Seit dem 11. September ist es in manchen europäischen Medien und bei manchen politischen Kommentatoren fast schon zum Gemeinplatz geworden, Menschen in den arabischen Ländern zur „arabischen Straße“ zu erklären. Diese habe nach dem 11. September „Partys“ gefeiert, „Freudentänze“ veranstaltet und noch jedem palästinensischen Selbstmordattentäter applaudiert. Die Menschen der arabischen Ländern scheinen in solchen Sichtweisen nichts anderes als eine dumpfe, stets zu Wut- und Gewaltausbrüchen bereite, manipulierbare Massen zu sein, unzufrieden mit den herrschenden Verhältnissen im eigenen Land, unterdrückt von den eigenen, um ihre Macht fürchtenden Regierungen und deshalb idealer Nährboden für jegliche Art islamistischen Terror.

In Zeiten weltweiter Polarisierung, wo mehr und mehr auf militärische Konfliktlösungen und die altbekannte Ideologie des „Wer nicht mit uns ist, ist für die Terroristen“ gesetzt wird, wächst der Druck zur Gleichmacherei: Mögen sich einfache Weltbilder dann als besonders nützlich erweisen, zum Verstehen, geschweige denn zum Dialog und der Suche nach tragfähigen Lösungen, taugen sie nicht, außer dass sie deren Grundlagen zermalmen.

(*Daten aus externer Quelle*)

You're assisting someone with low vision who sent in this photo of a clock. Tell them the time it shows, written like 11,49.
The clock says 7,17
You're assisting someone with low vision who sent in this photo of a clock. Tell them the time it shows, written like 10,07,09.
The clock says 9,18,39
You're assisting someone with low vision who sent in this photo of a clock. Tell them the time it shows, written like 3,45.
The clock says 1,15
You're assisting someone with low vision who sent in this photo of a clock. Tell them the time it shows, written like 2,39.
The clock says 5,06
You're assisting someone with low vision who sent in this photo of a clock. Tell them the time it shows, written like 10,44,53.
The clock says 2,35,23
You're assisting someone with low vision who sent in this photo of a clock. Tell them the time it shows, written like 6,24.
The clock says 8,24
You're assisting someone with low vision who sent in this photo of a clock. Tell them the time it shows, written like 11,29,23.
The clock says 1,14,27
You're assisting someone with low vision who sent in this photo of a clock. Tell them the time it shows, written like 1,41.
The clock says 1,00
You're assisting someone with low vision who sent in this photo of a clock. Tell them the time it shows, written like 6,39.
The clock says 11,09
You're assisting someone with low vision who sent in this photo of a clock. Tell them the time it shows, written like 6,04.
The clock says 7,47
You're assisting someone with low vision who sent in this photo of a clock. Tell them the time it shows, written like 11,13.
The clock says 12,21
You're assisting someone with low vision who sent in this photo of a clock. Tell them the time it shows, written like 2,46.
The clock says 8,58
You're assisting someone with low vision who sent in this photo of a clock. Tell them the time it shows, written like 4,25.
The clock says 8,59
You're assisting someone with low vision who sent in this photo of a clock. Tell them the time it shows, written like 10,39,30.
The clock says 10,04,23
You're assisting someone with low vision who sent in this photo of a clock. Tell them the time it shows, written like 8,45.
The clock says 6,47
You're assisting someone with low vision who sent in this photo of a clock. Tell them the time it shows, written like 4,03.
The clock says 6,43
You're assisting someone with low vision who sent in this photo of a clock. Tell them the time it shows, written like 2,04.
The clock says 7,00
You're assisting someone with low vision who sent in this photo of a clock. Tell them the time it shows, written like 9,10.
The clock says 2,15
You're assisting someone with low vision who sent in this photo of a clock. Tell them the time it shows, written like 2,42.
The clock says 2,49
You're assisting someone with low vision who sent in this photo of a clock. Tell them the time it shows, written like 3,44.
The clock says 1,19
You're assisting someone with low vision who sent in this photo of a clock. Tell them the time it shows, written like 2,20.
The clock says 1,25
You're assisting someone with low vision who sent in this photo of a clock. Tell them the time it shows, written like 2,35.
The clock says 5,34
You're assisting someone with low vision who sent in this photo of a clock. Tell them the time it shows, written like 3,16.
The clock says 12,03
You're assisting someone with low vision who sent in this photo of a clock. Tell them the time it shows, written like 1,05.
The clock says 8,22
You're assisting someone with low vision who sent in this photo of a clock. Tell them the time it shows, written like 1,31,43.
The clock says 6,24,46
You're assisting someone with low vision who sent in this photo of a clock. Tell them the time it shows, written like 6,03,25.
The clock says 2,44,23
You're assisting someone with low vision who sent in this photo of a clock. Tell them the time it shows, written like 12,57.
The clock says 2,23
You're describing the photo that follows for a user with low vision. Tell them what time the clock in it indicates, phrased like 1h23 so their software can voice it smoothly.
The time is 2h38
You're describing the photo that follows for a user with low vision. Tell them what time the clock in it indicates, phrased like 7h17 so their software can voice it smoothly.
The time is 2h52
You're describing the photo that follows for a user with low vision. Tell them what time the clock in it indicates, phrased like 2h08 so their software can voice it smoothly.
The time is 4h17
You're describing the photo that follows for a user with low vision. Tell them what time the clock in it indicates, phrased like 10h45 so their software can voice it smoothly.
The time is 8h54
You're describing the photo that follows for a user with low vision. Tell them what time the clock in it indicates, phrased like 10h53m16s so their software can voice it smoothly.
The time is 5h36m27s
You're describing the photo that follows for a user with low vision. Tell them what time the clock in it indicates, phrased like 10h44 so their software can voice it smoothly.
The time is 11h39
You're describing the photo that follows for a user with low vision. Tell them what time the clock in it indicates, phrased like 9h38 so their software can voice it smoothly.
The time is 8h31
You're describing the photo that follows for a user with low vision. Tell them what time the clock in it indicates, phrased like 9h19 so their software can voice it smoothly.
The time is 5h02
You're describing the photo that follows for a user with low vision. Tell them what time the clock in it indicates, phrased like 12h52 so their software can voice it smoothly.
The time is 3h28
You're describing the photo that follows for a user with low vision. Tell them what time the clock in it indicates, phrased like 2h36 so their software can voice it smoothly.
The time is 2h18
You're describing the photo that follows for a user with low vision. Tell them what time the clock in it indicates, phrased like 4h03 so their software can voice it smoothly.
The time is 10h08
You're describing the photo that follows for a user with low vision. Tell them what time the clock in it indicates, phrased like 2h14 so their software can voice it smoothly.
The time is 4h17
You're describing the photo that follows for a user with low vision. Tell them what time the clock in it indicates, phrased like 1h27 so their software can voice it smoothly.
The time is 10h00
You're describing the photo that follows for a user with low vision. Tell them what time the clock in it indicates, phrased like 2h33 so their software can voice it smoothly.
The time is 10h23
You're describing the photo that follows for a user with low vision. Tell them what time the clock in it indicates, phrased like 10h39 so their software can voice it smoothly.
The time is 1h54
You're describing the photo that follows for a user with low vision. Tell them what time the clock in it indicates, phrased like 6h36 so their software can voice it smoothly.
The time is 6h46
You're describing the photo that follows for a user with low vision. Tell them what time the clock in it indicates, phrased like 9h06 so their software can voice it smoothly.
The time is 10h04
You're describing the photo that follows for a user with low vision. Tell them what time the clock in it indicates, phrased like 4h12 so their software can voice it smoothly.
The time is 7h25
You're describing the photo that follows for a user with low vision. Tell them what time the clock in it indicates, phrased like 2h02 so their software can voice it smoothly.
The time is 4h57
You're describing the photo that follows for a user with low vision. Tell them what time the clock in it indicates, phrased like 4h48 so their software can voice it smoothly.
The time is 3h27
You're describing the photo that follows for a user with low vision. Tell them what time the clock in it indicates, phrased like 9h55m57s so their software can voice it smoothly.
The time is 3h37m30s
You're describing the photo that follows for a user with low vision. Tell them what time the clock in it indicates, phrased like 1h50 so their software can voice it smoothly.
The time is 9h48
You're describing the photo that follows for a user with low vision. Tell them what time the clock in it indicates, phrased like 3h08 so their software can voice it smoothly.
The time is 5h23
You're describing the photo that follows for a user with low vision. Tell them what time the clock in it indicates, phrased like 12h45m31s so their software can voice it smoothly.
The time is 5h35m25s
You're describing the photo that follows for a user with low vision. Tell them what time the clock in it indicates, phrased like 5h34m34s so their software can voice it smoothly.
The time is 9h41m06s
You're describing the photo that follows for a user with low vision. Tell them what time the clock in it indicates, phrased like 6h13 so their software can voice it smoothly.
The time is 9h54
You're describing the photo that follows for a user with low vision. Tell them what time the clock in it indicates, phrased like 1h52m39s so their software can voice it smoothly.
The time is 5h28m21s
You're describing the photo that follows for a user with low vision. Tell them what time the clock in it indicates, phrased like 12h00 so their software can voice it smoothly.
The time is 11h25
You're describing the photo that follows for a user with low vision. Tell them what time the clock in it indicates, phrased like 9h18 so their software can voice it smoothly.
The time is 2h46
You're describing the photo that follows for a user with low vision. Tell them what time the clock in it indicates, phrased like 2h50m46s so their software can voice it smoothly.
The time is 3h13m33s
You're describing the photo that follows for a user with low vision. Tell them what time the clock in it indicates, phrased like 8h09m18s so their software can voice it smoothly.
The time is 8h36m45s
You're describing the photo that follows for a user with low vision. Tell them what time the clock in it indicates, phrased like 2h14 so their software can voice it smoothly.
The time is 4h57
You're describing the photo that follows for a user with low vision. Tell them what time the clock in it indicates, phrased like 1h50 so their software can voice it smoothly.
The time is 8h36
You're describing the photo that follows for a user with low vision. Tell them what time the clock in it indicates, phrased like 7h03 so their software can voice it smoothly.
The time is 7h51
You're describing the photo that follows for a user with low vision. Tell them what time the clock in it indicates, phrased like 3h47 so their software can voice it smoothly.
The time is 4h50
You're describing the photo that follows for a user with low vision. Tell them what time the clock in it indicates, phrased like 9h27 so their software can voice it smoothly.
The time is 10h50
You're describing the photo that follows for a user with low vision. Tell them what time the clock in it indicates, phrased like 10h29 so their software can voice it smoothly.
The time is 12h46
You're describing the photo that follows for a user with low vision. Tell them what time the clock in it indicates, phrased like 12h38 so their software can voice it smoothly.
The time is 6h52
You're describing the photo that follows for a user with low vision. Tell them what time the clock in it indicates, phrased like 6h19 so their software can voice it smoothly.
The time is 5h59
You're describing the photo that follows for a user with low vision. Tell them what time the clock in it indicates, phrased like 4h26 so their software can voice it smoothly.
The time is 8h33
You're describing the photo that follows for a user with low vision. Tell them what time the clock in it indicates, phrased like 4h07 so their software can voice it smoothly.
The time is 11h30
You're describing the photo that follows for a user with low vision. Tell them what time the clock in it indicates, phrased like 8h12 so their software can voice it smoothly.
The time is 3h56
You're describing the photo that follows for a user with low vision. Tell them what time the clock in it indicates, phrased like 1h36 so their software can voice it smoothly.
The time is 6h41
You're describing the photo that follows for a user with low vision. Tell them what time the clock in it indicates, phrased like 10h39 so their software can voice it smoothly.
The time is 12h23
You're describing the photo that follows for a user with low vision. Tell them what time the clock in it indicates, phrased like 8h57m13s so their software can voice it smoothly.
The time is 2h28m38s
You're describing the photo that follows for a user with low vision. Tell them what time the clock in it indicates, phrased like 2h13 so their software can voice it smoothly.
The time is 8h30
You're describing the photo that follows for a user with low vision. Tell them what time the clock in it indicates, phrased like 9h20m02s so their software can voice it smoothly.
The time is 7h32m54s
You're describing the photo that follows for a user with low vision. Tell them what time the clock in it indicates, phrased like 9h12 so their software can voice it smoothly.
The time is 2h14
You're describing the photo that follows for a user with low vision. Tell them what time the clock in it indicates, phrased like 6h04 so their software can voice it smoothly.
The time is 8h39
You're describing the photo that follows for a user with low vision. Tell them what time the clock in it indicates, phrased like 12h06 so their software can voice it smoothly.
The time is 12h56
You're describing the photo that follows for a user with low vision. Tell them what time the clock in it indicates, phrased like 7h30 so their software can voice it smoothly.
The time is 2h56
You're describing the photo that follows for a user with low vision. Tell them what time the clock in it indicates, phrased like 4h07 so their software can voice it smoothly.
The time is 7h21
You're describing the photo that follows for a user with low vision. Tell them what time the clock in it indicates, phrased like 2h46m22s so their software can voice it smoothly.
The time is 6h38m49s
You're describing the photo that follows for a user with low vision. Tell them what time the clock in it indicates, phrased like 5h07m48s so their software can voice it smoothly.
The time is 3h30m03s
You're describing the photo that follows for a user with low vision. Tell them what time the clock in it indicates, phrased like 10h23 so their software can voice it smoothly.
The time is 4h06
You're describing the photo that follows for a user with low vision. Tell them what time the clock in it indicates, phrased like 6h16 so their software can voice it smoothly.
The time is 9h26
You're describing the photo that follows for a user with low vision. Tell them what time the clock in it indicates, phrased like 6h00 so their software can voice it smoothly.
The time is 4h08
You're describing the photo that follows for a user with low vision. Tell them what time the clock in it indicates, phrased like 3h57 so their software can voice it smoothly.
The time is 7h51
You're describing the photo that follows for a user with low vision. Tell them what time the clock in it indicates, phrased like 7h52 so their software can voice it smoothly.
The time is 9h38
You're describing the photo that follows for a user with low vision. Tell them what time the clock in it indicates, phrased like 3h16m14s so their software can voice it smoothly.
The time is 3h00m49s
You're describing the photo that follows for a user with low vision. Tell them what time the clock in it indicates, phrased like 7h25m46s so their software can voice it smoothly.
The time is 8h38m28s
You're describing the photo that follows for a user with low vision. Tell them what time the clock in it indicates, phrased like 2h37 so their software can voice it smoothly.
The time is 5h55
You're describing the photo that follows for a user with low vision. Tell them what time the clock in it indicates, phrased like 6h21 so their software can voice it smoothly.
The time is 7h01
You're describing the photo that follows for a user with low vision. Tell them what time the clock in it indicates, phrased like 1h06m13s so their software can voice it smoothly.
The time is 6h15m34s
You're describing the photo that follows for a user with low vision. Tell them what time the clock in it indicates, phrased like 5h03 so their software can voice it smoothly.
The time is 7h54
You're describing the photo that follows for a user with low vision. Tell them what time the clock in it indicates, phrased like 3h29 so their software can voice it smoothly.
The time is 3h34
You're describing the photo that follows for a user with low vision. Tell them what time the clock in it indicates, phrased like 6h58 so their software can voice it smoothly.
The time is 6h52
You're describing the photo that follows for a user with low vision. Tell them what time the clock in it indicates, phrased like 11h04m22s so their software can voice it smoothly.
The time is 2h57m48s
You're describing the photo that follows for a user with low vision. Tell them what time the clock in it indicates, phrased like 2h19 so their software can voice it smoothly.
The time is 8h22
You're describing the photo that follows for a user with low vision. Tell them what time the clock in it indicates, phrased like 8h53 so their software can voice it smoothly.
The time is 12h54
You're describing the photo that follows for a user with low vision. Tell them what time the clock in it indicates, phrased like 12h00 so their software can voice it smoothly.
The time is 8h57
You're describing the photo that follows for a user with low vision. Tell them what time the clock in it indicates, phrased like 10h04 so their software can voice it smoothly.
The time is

Wer schreibt schon darüber, dass es der ehemalige tunesische Präsident Bourguiba war, der sich als erster arabischer Staatschef bereits Mitte der Sechzigerjahre zur Anerkennung des Staats Israel bereit erklärte (und damit in der arabischen Welt auf heftige Kritik stieß), oder darüber, dass auch in Tunesien Unterschriftenaufrufe zirkulieren, die die entsetzlichen Anschläge auf jüdische Gotteshäuser mit ihren zahlreichen Opfern ohne jedes Wenn und Aber verurteilen und die tunesische Zivilgesellschaft zum Handeln und zur Wachsamkeit ermahnen. Wer hält die einfachen Fragen meiner tunesischen Schwiegereltern, zu deren Freunden schon immer jüdische TunesierInnen zählten, für erwähnenswert: „Warum machen die solche Anschläge? Wir haben doch immer gut zusammengelebt!“ Wer hört zu, wenn meine tunesischen KollegInnen, die sich in ihrer Tätigkeit als auch als kulturelle MittlerInnen und Teil eines umfassenden interkulturellen Dialogs begreifen, heute resigniert feststellen: „Eigentlich können wir nur noch schweigen!“

Die Autorin lebt und arbeitet seit Jahren in Tunis.